* **TASK DESCRIPTION**
Your answer should be the full set of records, printed exactly as they stand.

* **ENTRIES SUPPLIED**
···

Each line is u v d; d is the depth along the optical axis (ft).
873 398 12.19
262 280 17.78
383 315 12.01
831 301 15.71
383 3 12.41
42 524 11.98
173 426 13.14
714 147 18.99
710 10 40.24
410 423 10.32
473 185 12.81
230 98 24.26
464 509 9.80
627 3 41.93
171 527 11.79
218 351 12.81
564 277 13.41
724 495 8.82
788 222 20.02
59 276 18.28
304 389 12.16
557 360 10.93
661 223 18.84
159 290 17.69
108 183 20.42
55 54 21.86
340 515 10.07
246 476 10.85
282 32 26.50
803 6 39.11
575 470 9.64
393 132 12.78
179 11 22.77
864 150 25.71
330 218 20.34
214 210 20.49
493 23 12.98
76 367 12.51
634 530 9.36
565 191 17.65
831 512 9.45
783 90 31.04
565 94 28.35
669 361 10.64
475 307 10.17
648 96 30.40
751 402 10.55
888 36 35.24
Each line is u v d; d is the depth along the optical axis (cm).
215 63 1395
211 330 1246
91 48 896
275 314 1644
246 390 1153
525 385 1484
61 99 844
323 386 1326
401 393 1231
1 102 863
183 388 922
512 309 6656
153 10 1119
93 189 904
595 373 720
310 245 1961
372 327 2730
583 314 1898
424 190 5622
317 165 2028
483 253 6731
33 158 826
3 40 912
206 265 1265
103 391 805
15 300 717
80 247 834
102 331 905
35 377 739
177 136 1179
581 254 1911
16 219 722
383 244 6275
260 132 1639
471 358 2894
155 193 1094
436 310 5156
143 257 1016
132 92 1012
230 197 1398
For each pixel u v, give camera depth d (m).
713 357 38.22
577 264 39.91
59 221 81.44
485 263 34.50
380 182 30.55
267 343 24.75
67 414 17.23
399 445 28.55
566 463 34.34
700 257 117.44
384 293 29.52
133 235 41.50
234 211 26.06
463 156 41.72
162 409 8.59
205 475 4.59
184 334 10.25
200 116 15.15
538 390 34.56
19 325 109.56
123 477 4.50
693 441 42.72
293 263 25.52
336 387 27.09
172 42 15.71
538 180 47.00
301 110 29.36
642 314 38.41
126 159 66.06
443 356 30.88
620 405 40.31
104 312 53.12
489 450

···

* **RESULT OF THE EXERCISE**
Each line is u v d; d is the depth along the optical axis (ft).
873 398 12.19
262 280 17.78
383 315 12.01
831 301 15.71
383 3 12.41
42 524 11.98
173 426 13.14
714 147 18.99
710 10 40.24
410 423 10.32
473 185 12.81
230 98 24.26
464 509 9.80
627 3 41.93
171 527 11.79
218 351 12.81
564 277 13.41
724 495 8.82
788 222 20.02
59 276 18.28
304 389 12.16
557 360 10.93
661 223 18.84
159 290 17.69
108 183 20.42
55 54 21.86
340 515 10.07
246 476 10.85
282 32 26.50
803 6 39.11
575 470 9.64
393 132 12.78
179 11 22.77
864 150 25.71
330 218 20.34
214 210 20.49
493 23 12.98
76 367 12.51
634 530 9.36
565 191 17.65
831 512 9.45
783 90 31.04
565 94 28.35
669 361 10.64
475 307 10.17
648 96 30.40
751 402 10.55
888 36 35.24
Each line is u v d; d is the depth along the optical axis (cm).
215 63 1395
211 330 1246
91 48 896
275 314 1644
246 390 1153
525 385 1484
61 99 844
323 386 1326
401 393 1231
1 102 863
183 388 922
512 309 6656
153 10 1119
93 189 904
595 373 720
310 245 1961
372 327 2730
583 314 1898
424 190 5622
317 165 2028
483 253 6731
33 158 826
3 40 912
206 265 1265
103 391 805
15 300 717
80 247 834
102 331 905
35 377 739
177 136 1179
581 254 1911
16 219 722
383 244 6275
260 132 1639
471 358 2894
155 193 1094
436 310 5156
143 257 1016
132 92 1012
230 197 1398
For each pixel u v, give camera depth d (m).
713 357 38.22
577 264 39.91
59 221 81.44
485 263 34.50
380 182 30.55
267 343 24.75
67 414 17.23
399 445 28.55
566 463 34.34
700 257 117.44
384 293 29.52
133 235 41.50
234 211 26.06
463 156 41.72
162 409 8.59
205 475 4.59
184 334 10.25
200 116 15.15
538 390 34.56
19 325 109.56
123 477 4.50
693 441 42.72
293 263 25.52
336 387 27.09
172 42 15.71
538 180 47.00
301 110 29.36
642 314 38.41
126 159 66.06
443 356 30.88
620 405 40.31
104 312 53.12
489 450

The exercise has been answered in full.